State Sen-elect JAKE BISSAILLON: “Maryellen Goodwin was an indomitable force in Rhode Island politics, serving the residents of Providence’s Smith Hill, Elmhurst, and North End neighborhoods in the state Senate for nearly four decades. That district – Senate District One – is home to a vibrant constituency that includes the last vestiges of Tammany Hall-type ward bosses, retired city employees, empty nesters, elderly folks from the Greatest Generation, first-generation immigrants, war refugees, college students, and seemingly everyone from everywhere in between. It is beautifully diverse. But, even in this diversity of lived experience, I found time and time again throughout my campaign that the issues we feel we face alone as individuals are ubiquitous to our society.
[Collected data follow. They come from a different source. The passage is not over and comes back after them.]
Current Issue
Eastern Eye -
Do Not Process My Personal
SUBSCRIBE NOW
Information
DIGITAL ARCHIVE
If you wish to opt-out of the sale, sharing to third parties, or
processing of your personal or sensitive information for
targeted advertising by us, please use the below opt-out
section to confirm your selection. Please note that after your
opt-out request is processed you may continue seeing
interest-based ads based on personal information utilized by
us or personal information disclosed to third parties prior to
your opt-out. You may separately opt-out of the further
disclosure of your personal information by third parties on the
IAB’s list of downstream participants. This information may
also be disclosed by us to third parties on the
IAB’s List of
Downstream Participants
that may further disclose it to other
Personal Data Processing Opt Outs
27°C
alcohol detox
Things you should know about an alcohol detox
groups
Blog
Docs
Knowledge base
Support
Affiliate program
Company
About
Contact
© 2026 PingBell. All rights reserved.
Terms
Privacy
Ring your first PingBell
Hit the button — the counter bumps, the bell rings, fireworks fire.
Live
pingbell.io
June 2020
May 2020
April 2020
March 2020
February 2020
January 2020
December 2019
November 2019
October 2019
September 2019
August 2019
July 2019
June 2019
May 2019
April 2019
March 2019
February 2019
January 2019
“Housing insecurity, gun violence, and public education are big issues that can often feel beyond our comprehension, but I believe that in Lil’ Rhody any issue that is not beyond our measure is not beyond our control. For example, we know that several hundred folks will be experiencing homelessness this winter. Here in Providence, we know their faces and names.
“Let’s work steadfastly to eradicate homelessness in Rhode Island. Just like the recent slew of laws passed by the General Assembly will make it easier to build new units and the creation of a stand-alone state housing agency will harness the housing resources of our state in a focused and intentional manner, the state’s purchase of the Charlesgate Nursing Facility for use as temporary housing is a strong step forward in confronting Rhode Island’s housing crisis. No matter whether you are struggling to pay your rent, make your mortgage, or find a place to crash for the night, let’s all recognize that these feelings of angst are derivative of the common problem of housing insecurity and work together earnestly to address it.”
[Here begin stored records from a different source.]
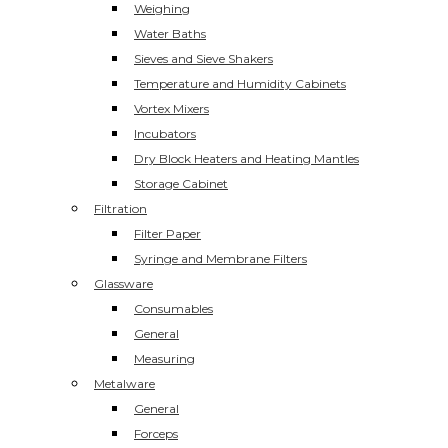
Weighing
Water Baths
Sieves and Sieve Shakers
Temperature and Humidity Cabinets
Vortex Mixers
Incubators
Dry Block Heaters and Heating Mantles
Storage Cabinet
Filtration
Filter Paper
Syringe and Membrane Filters
Glassware
Consumables
General
Measuring
Metalware
General
Forceps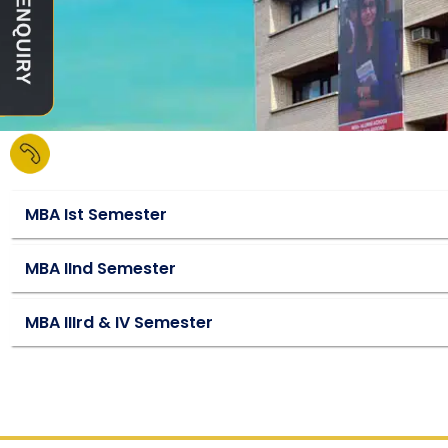
MBA Ist Semester
MBA IInd Semester
MBA IIIrd & IV Semester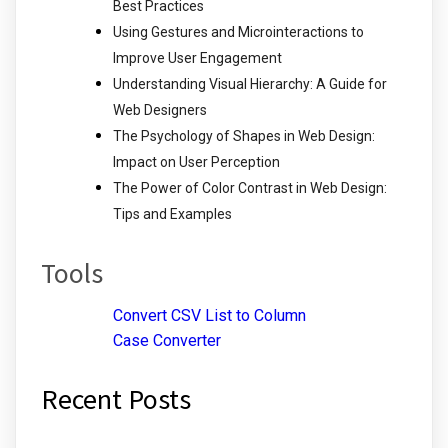
Best Practices
Using Gestures and Microinteractions to
Improve User Engagement
Understanding Visual Hierarchy: A Guide for
Web Designers
The Psychology of Shapes in Web Design:
Impact on User Perception
The Power of Color Contrast in Web Design:
Tips and Examples
Tools
Convert CSV List to Column
Case Converter
Recent Posts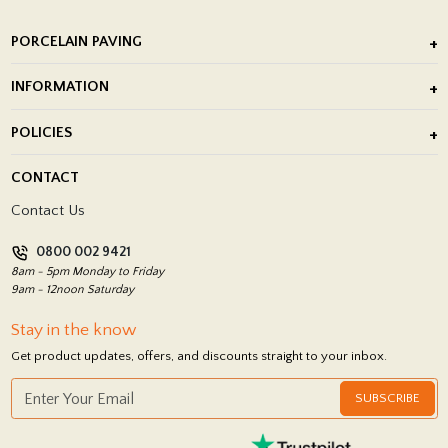
PORCELAIN PAVING
Outdoor Porcelain Tile
INFORMATION
After Installation of Paving Slabs
About Us
POLICIES
Porcelain Tile Installation
Blog
Delivery Policy
CONTACT
Showrooms
Terms and Conditions
Contact Us
Privacy Policy
0800 002 9421
Return Policy
8am - 5pm Monday to Friday
9am - 12noon Saturday
Stay in the know
Get product updates, offers, and discounts straight to your inbox.
SUBSCRIBE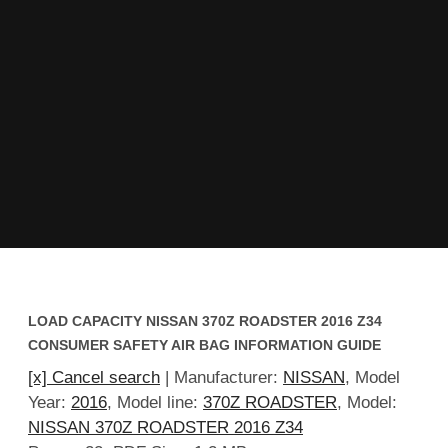
LOAD CAPACITY NISSAN 370Z ROADSTER 2016 Z34
CONSUMER SAFETY AIR BAG INFORMATION GUIDE
[x] Cancel search
| Manufacturer:
NISSAN
, Model
Year:
2016
, Model line:
370Z ROADSTER
, Model:
NISSAN 370Z ROADSTER 2016 Z34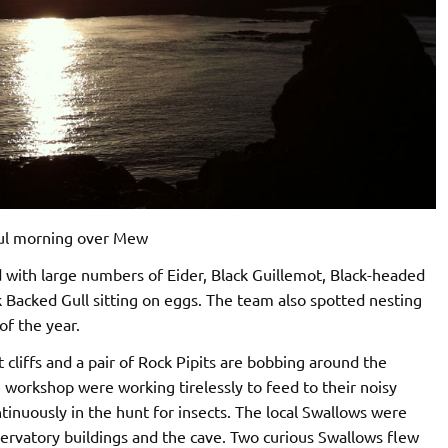
ul morning over Mew
nd with large numbers of Eider, Black Guillemot, Black-headed
 Backed Gull sitting on eggs. The team also spotted nesting
of the year.
 cliffs and a pair of Rock Pipits are bobbing around the
e workshop were working tirelessly to feed to their noisy
ntinuously in the hunt for insects. The local Swallows were
servatory buildings and the cave. Two curious Swallows flew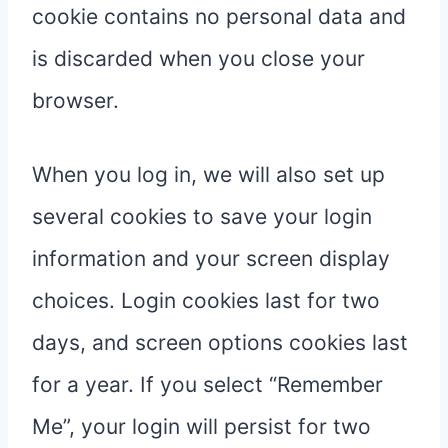
cookie contains no personal data and
is discarded when you close your
browser.
When you log in, we will also set up
several cookies to save your login
information and your screen display
choices. Login cookies last for two
days, and screen options cookies last
for a year. If you select “Remember
Me”, your login will persist for two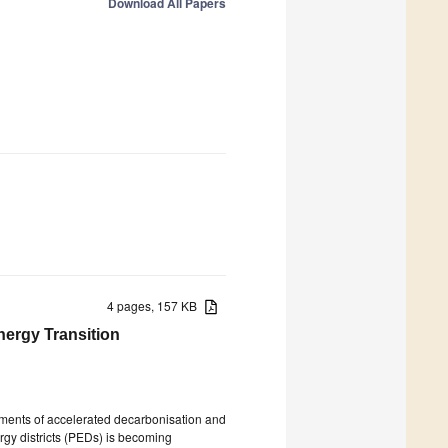
Download All Papers
4 pages, 157 KB
Energy Transition
rements of accelerated decarbonisation and
ergy districts (PEDs) is becoming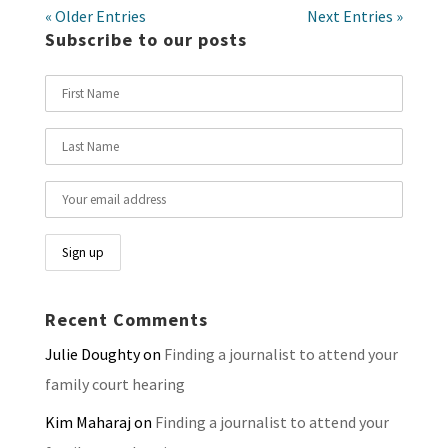
« Older Entries
Next Entries »
Subscribe to our posts
Recent Comments
Julie Doughty
on
Finding a journalist to attend your
family court hearing
Kim Maharaj
on
Finding a journalist to attend your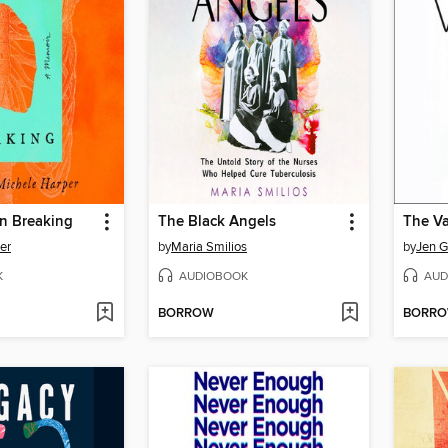
in Breaking
The Black Angels
The Va
er
by
Maria Smilios
by
Jen G
K
AUDIOBOOK
AUD
BORROW
BORR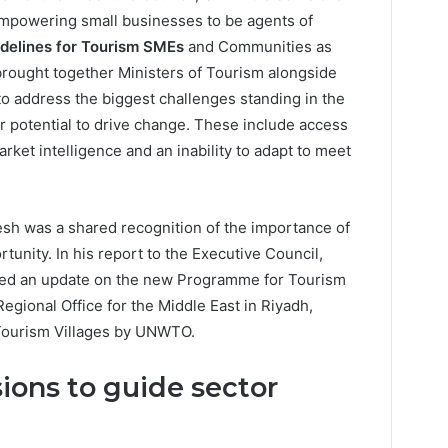
mpowering small businesses to be agents of
delines for Tourism SMEs
and Communities as
brought together Ministers of Tourism alongside
 to address the biggest challenges standing in the
eir potential to drive change. These include access
arket intelligence and an inability to adapt to meet
esh was a shared recognition of the importance of
tunity. In his report to the Executive Council,
ided an update on the new Programme for Tourism
gional Office for the Middle East in Riyadh,
st Tourism Villages by UNWTO.
ions to guide sector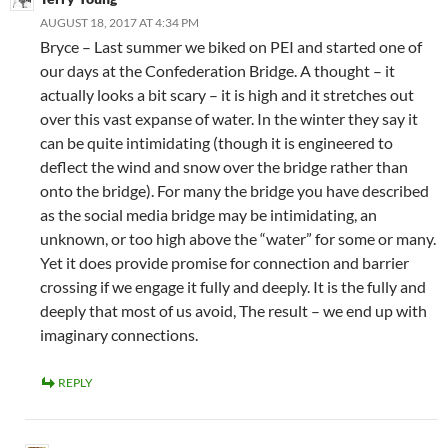
AUGUST 18, 2017 AT 4:34 PM
Bryce – Last summer we biked on PEI and started one of
our days at the Confederation Bridge. A thought – it
actually looks a bit scary – it is high and it stretches out
over this vast expanse of water. In the winter they say it
can be quite intimidating (though it is engineered to
deflect the wind and snow over the bridge rather than
onto the bridge). For many the bridge you have described
as the social media bridge may be intimidating, an
unknown, or too high above the “water” for some or many.
Yet it does provide promise for connection and barrier
crossing if we engage it fully and deeply. It is the fully and
deeply that most of us avoid, The result – we end up with
imaginary connections.
REPLY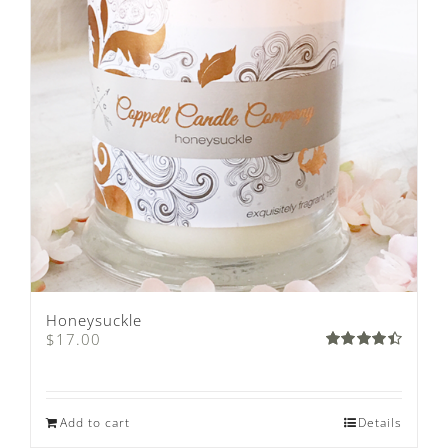
Honeysuckle
$
17.00
Rated
4.50
out
of 5
Add to cart
Details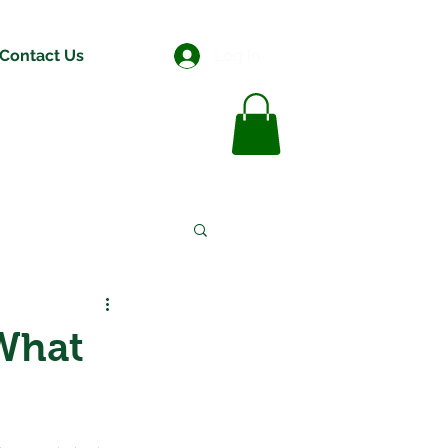
Contact Us
Log In
What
KEN NAYLOR, comms director for Gerry Leonard’s CD1 campaign: “Despite facing formidable odds in one of the most gerrymandered districts in the country, Gerry was able to secure wins in pivotal areas of Rhode Island. Notably, Woonsocket underscored potential legislative pick-up opportunities for the Republican Party in Rhode Island. Gerry’s accomplishments thus laid the groundwork for the party to capitalize on these gains, positioning Woonsocket as [a] crucial battleground for future legislative victories.”
KICKER: A recent NYT poll found Donald Trump leading Joe Biden in five critical states. But Democrats had a pretty good election day on last Tuesday. What emerges when voters’ concerns about Biden’s age and anxiety and GOP-backed moves against abortion rights get thrown in a blender? Get ready for a very unpredictable 2024.